▶ **Exercise objective**
Please arrange every line of the listing below as a Markdown table, with columns No and Line. Number each row and leave out blank lines.

───── Entries provided

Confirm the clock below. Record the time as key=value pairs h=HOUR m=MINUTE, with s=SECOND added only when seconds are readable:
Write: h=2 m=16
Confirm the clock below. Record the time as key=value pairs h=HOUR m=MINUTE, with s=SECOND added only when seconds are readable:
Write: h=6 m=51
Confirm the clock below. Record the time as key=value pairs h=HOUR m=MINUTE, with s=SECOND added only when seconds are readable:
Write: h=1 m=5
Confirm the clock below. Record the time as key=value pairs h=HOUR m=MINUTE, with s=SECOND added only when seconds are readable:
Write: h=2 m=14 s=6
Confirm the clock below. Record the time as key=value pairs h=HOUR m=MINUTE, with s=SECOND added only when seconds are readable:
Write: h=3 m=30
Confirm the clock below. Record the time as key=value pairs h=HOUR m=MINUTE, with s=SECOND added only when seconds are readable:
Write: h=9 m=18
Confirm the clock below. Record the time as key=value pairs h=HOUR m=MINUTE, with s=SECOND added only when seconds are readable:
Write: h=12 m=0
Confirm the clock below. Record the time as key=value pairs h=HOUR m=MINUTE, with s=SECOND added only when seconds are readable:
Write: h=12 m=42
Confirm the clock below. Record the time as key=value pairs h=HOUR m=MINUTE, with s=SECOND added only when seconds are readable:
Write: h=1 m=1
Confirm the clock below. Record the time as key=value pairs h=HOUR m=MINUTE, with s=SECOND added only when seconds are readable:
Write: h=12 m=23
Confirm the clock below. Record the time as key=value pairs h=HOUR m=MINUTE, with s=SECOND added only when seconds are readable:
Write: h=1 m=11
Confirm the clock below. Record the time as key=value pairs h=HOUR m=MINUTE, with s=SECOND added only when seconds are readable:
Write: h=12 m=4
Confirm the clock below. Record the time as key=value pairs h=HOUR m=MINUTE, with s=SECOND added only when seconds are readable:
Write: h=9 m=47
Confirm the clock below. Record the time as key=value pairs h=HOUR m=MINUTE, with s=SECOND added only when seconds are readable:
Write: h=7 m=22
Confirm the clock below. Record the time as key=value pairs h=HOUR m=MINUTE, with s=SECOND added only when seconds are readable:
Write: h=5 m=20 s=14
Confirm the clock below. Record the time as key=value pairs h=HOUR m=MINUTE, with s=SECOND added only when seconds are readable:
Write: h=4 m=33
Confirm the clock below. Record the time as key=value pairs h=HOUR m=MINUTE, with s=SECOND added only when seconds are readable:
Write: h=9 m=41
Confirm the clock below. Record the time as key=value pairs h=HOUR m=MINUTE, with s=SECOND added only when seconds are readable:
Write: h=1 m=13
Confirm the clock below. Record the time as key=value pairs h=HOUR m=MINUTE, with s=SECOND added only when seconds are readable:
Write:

──────────

▶ **Final answer**
| No | Line |
|---|---|
| 1 | Confirm the clock below. Record the time as key=value pairs h=HOUR m=MINUTE, with s=SECOND added only when seconds are readable: |
| 2 | Write: h=2 m=16 |
| 3 | Confirm the clock below. Record the time as key=value pairs h=HOUR m=MINUTE, with s=SECOND added only when seconds are readable: |
| 4 | Write: h=6 m=51 |
| 5 | Confirm the clock below. Record the time as key=value pairs h=HOUR m=MINUTE, with s=SECOND added only when seconds are readable: |
| 6 | Write: h=1 m=5 |
| 7 | Confirm the clock below. Record the time as key=value pairs h=HOUR m=MINUTE, with s=SECOND added only when seconds are readable: |
| 8 | Write: h=2 m=14 s=6 |
| 9 | Confirm the clock below. Record the time as key=value pairs h=HOUR m=MINUTE, with s=SECOND added only when seconds are readable: |
| 10 | Write: h=3 m=30 |
| 11 | Confirm the clock below. Record the time as key=value pairs h=HOUR m=MINUTE, with s=SECOND added only when seconds are readable: |
| 12 | Write: h=9 m=18 |
| 13 | Confirm the clock below. Record the time as key=value pairs h=HOUR m=MINUTE, with s=SECOND added only when seconds are readable: |
| 14 | Write: h=12 m=0 |
| 15 | Confirm the clock below. Record the time as key=value pairs h=HOUR m=MINUTE, with s=SECOND added only when seconds are readable: |
| 16 | Write: h=12 m=42 |
| 17 | Confirm the clock below. Record the time as key=value pairs h=HOUR m=MINUTE, with s=SECOND added only when seconds are readable: |
| 18 | Write: h=1 m=1 |
| 19 | Confirm the clock below. Record the time as key=value pairs h=HOUR m=MINUTE, with s=SECOND added only when seconds are readable: |
| 20 | Write: h=12 m=23 |
| 21 | Confirm the clock below. Record the time as key=value pairs h=HOUR m=MINUTE, with s=SECOND added only when seconds are readable: |
| 22 | Write: h=1 m=11 |
| 23 | Confirm the clock below. Record the time as key=value pairs h=HOUR m=MINUTE, with s=SECOND added only when seconds are readable: |
| 24 | Write: h=12 m=4 |
| 25 | Confirm the clock below. Record the time as key=value pairs h=HOUR m=MINUTE, with s=SECOND added only when seconds are readable: |
| 26 | Write: h=9 m=47 |
| 27 | Confirm the clock below. Record the time as key=value pairs h=HOUR m=MINUTE, with s=SECOND added only when seconds are readable: |
| 28 | Write: h=7 m=22 |
| 29 | Confirm the clock below. Record the time as key=value pairs h=HOUR m=MINUTE, with s=SECOND added only when seconds are readable: |
| 30 | Write: h=5 m=20 s=14 |
| 31 | Confirm the clock below. Record the time as key=value pairs h=HOUR m=MINUTE, with s=SECOND added only when seconds are readable: |
| 32 | Write: h=4 m=33 |
| 33 | Confirm the clock below. Record the time as key=value pairs h=HOUR m=MINUTE, with s=SECOND added only when seconds are readable: |
| 34 | Write: h=9 m=41 |
| 35 | Confirm the clock below. Record the time as key=value pairs h=HOUR m=MINUTE, with s=SECOND added only when seconds are readable: |
| 36 | Write: h=1 m=13 |
| 37 | Confirm the clock below. Record the time as key=value pairs h=HOUR m=MINUTE, with s=SECOND added only when seconds are readable: |
| 38 | Write: |